* _What this task involves_:
Please retype the records starting at the line that contains "Follow each photo" and ending at the line that contains "0.125689, 0.686187, -2.322072]]", including both of those lines and changing nothing.

* _Given data_:

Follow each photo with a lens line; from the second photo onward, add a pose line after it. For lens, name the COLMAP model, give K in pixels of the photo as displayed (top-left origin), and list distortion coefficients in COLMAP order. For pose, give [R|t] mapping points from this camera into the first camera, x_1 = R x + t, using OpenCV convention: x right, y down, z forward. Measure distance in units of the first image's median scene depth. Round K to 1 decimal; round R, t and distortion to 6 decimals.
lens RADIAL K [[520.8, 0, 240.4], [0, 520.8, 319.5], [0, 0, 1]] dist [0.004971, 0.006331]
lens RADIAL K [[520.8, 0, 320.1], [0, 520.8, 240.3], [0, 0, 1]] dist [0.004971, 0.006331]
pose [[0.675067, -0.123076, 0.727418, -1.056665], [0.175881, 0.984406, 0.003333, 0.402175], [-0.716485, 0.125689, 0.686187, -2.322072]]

--

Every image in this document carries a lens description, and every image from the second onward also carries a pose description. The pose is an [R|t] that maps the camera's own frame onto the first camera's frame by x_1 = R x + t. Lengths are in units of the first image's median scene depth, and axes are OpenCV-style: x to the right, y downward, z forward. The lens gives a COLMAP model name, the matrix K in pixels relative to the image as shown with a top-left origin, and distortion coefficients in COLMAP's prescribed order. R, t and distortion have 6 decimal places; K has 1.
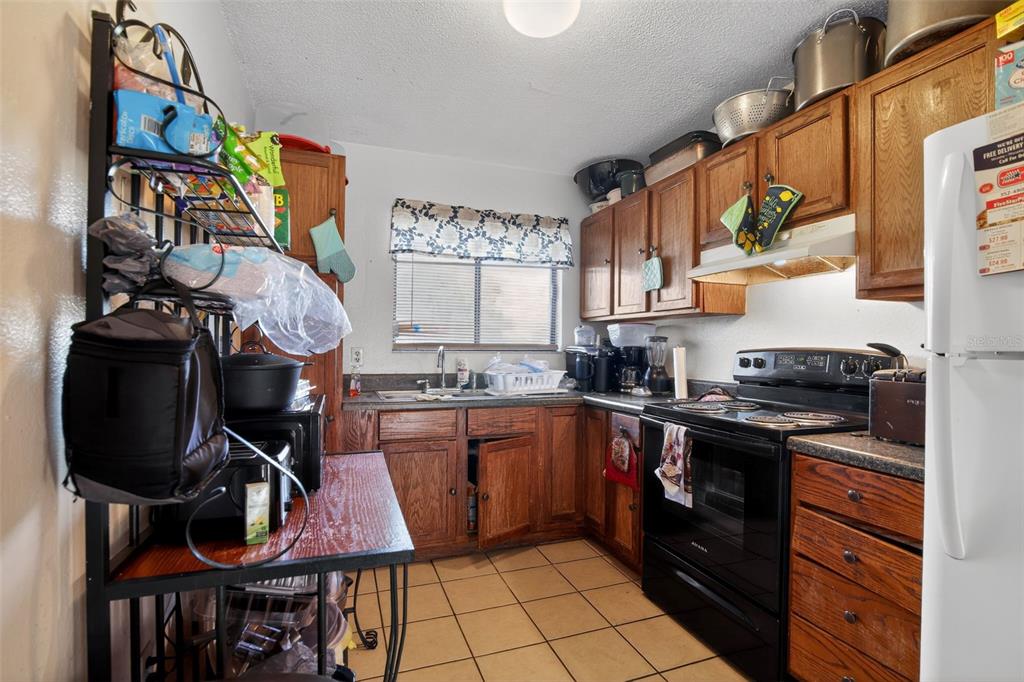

* _Output of the task_:
Follow each photo with a lens line; from the second photo onward, add a pose line after it. For lens, name the COLMAP model, give K in pixels of the photo as displayed (top-left origin), and list distortion coefficients in COLMAP order. For pose, give [R|t] mapping points from this camera into the first camera, x_1 = R x + t, using OpenCV convention: x right, y down, z forward. Measure distance in units of the first image's median scene depth. Round K to 1 decimal; round R, t and distortion to 6 decimals.
lens RADIAL K [[520.8, 0, 240.4], [0, 520.8, 319.5], [0, 0, 1]] dist [0.004971, 0.006331]
lens RADIAL K [[520.8, 0, 320.1], [0, 520.8, 240.3], [0, 0, 1]] dist [0.004971, 0.006331]
pose [[0.675067, -0.123076, 0.727418, -1.056665], [0.175881, 0.984406, 0.003333, 0.402175], [-0.716485, 0.125689, 0.686187, -2.322072]]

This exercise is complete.